É uma consequência da ausência de medidas realmente efetivas por parte do governo helénico para conter a despesa o défice, como a readmissão de funcionários públicos.

Esta quarta-feira a reunião do Eurogrupo voltou a terminar sem acordo entre os credores e a Grécia. E levou o ministro das Finanças grego, Yannis Varoufakis, a admitir a situação "difícil" em que se encontra o país. Enquanto não houver acordo, a ajuda financeira continua suspensa.

A situação é especialmente grave, tendo em conta que o fundo é sempre o último recurso dos países em que a crise é especialmente grave. E também é por isso que o FMI tem prioridade sobre o resto dos credores na hora de receber.

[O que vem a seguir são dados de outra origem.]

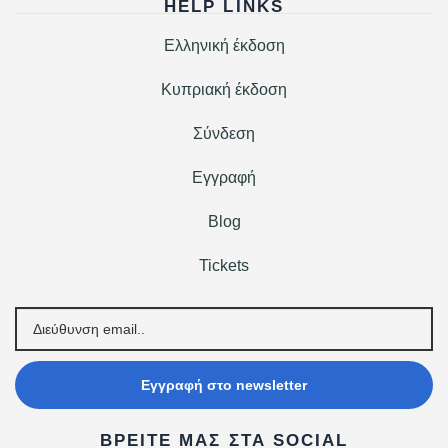
HELP LINKS
Ελληνική έκδοση
Κυπριακή έκδοση
Σύνδεση
Εγγραφή
Blog
Tickets
Εγγραφή στο newsletter
ΒΡΕΊΤΕ ΜΑΣ ΣΤΑ SOCIAL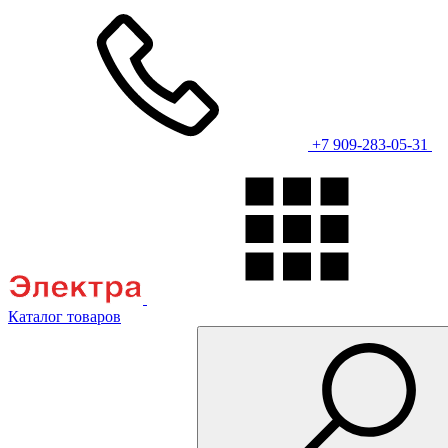
+7 909-283-05-31
Каталог товаров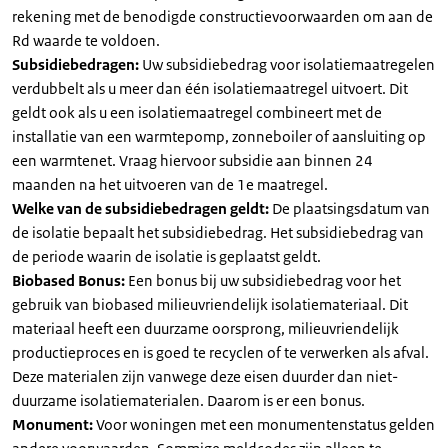
rekening met de benodigde constructievoorwaarden om aan de
Rd waarde te voldoen.
Subsidiebedragen:
Uw subsidiebedrag voor isolatiemaatregelen
verdubbelt als u meer dan één isolatiemaatregel uitvoert. Dit
geldt ook als u een isolatiemaatregel combineert met de
installatie van een warmtepomp, zonneboiler of aansluiting op
een warmtenet. Vraag hiervoor subsidie aan binnen 24
maanden na het uitvoeren van de 1e maatregel.
Welke van de subsidiebedragen geldt:
De plaatsingsdatum van
de isolatie bepaalt het subsidiebedrag. Het subsidiebedrag van
de periode waarin de isolatie is geplaatst geldt.
Biobased Bonus:
Een bonus bij uw subsidiebedrag voor het
gebruik van biobased milieuvriendelijk isolatiemateriaal. Dit
materiaal heeft een duurzame oorsprong, milieuvriendelijk
productieproces en is goed te recyclen of te verwerken als afval.
Deze materialen zijn vanwege deze eisen duurder dan niet-
duurzame isolatiematerialen. Daarom is er een bonus.
Monument:
Voor woningen met een monumentenstatus gelden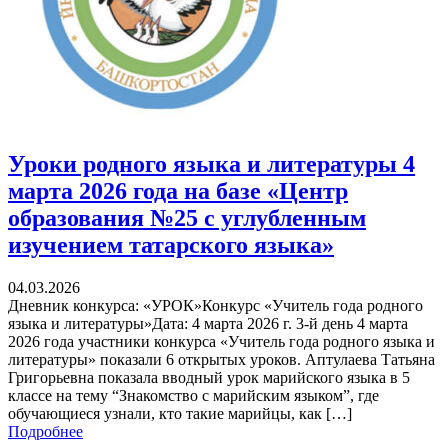
Уроки родного языка и литературы 4
марта 2026 года на базе «Центр
образования №25 с углубленным
изучением татарского языка»
04.03.2026
Дневник конкурса: «УРОК»Конкурс «Учитель года родного
языка и литературы»Дата: 4 марта 2026 г. 3-й день 4 марта
2026 года участники конкурса «Учитель года родного языка и
литературы» показали 6 открытых уроков. Аптулаева Татьяна
Григорьевна показала вводный урок марийского языка в 5
классе на тему “Знакомство с марийским языком”, где
обучающиеся узнали, кто такие марийцы, как […]
Подробнее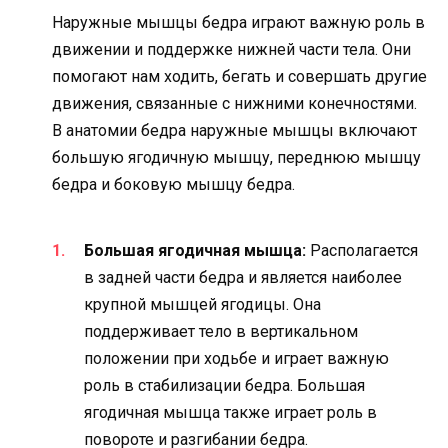
Наружные мышцы бедра играют важную роль в
движении и поддержке нижней части тела. Они
помогают нам ходить, бегать и совершать другие
движения, связанные с нижними конечностями.
В анатомии бедра наружные мышцы включают
большую ягодичную мышцу, переднюю мышцу
бедра и боковую мышцу бедра.
Большая ягодичная мышца:
Располагается
в задней части бедра и является наиболее
крупной мышцей ягодицы. Она
поддерживает тело в вертикальном
положении при ходьбе и играет важную
роль в стабилизации бедра. Большая
ягодичная мышца также играет роль в
повороте и разгибании бедра.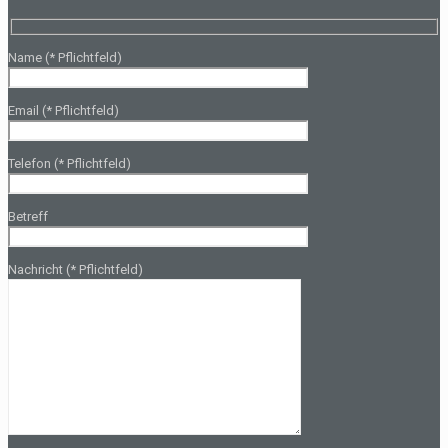
Name (* Pflichtfeld)
Email (* Pflichtfeld)
Telefon (* Pflichtfeld)
Betreff
Nachricht (* Pflichtfeld)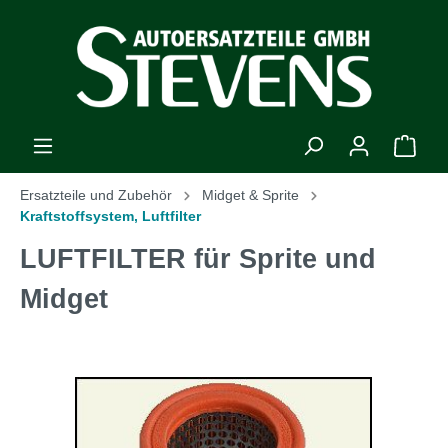
Ersatzteile und Zubehör
Midget & Sprite
Kraftstoffsystem, Luftfilter
LUFTFILTER für Sprite und
Midget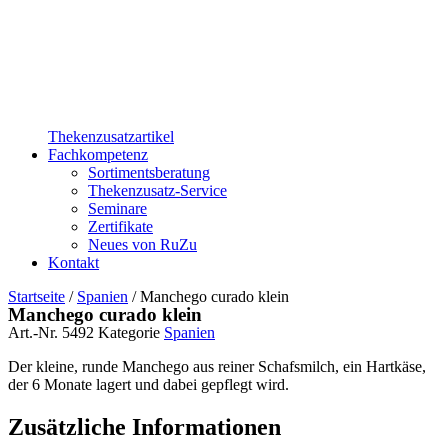
Thekenzusatzartikel
Fachkompetenz
Sortimentsberatung
Thekenzusatz-Service
Seminare
Zertifikate
Neues von RuZu
Kontakt
Startseite
/
Spanien
/ Manchego curado klein
Manchego curado klein
Art.-Nr.
5492
Kategorie
Spanien
Der kleine, runde Manchego aus reiner Schafsmilch, ein Hartkäse,
der 6 Monate lagert und dabei gepflegt wird.
Zusätzliche Informationen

Só o Zimbabué, a Somália e o Sudão deixaram de pagar ao fundo. Mas a verificar-se o incumprimento, a Grécia será o primeiro país desenvolvido a entrar em default, confirmaram fontes próximas do processo ao jornal espanhol.

Até agora a Grécia conseguiu cumprir os pagamentos, tendo o último reembolso, de 750 milhões de euros, sido feito esta terça-feira.

Mas até meados de julho a Grécia tem de pagar mais 2.800 milhões ao FMI, e mais 3.500 milhões ao BCE, a 20 de julho.

Só este ano Grécia já pagou 12.327 milhões de euros de dívida aos credores internacionais. Até o ano acabar Atenas ainda vai ter de pagar 21.306 milhões de euros.